While playing in the snow and ice, follow these five tips to stay safe and avoid common injuries such as sprains, strains, fractures and dislocations.
Cold muscles, tendons and ligaments are more vulnerable to injury, so get your body warmed up by doing 10 minutes of physical activity before heading out on the slopes or the rink.
“Have a group warm-up that prepares everyone’s body for work,” says Dr. Wilson. “Not warming up before a chilly activity can be a shock to the body and cause muscles to feel tighter and become more prone to injury.”
Your warm-up doesn’t need to be complicated, just enough to elevate your heart rate and warm your muscles. Try a few jumping jacks, squats, lunges and high knee kicks. Have your kids suggest some variations.
After playing on the slopes, cooling down with static stretches can reduce muscle fatigue and help your muscles to recover faster.
Wear appropriate protective gear for the sport -- such as goggles, helmets, gloves, padding and wrist guards -- and choose footwear that provides adequate ankle support.
“Make sure that all equipment is working properly and fits well before getting started,” says Dr. Wilson. “All gear should be checked and fitted regularly, especially with growing children who will probably need new items every season.”
Taking lessons from a qualified instructor can help you and your family learn or review proper technique, including how to fall correctly to avoid getting hurt on the way down.
Make sure you know and abide by the rules of the sport and are aware of posted weather or safety warnings.

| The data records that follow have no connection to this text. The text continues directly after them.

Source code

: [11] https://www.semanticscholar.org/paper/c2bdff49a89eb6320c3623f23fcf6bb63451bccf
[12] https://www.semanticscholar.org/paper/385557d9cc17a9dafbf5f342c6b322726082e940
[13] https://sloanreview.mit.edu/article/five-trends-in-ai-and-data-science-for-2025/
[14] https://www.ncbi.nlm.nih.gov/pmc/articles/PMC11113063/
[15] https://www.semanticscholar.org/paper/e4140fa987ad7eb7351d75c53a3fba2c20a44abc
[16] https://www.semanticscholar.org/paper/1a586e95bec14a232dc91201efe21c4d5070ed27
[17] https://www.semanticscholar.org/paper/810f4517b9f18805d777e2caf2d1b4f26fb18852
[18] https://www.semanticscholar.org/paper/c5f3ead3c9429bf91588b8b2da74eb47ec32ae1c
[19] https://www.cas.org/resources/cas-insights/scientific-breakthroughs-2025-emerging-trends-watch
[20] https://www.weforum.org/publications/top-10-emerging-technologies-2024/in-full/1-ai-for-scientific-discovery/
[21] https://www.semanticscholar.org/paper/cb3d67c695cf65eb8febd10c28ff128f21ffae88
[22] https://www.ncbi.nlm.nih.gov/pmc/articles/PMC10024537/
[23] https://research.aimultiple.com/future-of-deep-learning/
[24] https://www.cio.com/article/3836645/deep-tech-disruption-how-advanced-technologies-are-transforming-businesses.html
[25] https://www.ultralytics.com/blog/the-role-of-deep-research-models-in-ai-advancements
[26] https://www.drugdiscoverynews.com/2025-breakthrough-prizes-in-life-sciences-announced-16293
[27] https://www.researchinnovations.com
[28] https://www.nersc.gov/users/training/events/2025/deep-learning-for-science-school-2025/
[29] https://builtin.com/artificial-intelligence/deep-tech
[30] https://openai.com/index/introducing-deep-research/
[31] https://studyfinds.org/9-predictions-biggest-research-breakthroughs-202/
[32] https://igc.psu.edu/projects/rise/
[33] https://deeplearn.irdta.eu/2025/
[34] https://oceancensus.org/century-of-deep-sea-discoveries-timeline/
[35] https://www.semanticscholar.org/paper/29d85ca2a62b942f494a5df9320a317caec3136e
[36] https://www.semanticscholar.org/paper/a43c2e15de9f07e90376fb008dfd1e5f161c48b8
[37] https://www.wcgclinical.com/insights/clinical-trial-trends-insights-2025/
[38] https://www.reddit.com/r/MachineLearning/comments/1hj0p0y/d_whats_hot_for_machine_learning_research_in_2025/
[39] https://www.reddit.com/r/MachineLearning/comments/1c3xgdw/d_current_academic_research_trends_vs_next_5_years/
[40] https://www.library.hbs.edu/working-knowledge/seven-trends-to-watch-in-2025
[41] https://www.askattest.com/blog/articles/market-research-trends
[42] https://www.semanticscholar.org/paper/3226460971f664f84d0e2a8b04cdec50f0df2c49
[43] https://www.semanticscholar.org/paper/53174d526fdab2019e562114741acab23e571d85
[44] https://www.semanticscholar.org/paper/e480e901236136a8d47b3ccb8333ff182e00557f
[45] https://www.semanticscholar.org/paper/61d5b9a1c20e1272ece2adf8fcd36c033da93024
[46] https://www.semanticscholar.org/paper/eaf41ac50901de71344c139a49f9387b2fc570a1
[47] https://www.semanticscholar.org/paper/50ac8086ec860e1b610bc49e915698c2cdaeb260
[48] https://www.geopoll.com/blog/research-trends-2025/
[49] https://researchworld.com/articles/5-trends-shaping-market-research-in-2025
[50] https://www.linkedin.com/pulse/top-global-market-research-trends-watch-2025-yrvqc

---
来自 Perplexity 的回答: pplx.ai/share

Slow down or stop when you are in pain or tired, and check in with your children consistently to make sure they don’t need a rest. Many injuries take place at the end of the day when people are most fatigued.
“Winter sports allow families to have fun and stay fit together, and time spent outdoors is good for everyone’s health,” says Dr. Wilson. “Positive family time and fitness benefits outweigh the potential risk for injuries, so plan ahead and enjoy winter activities.”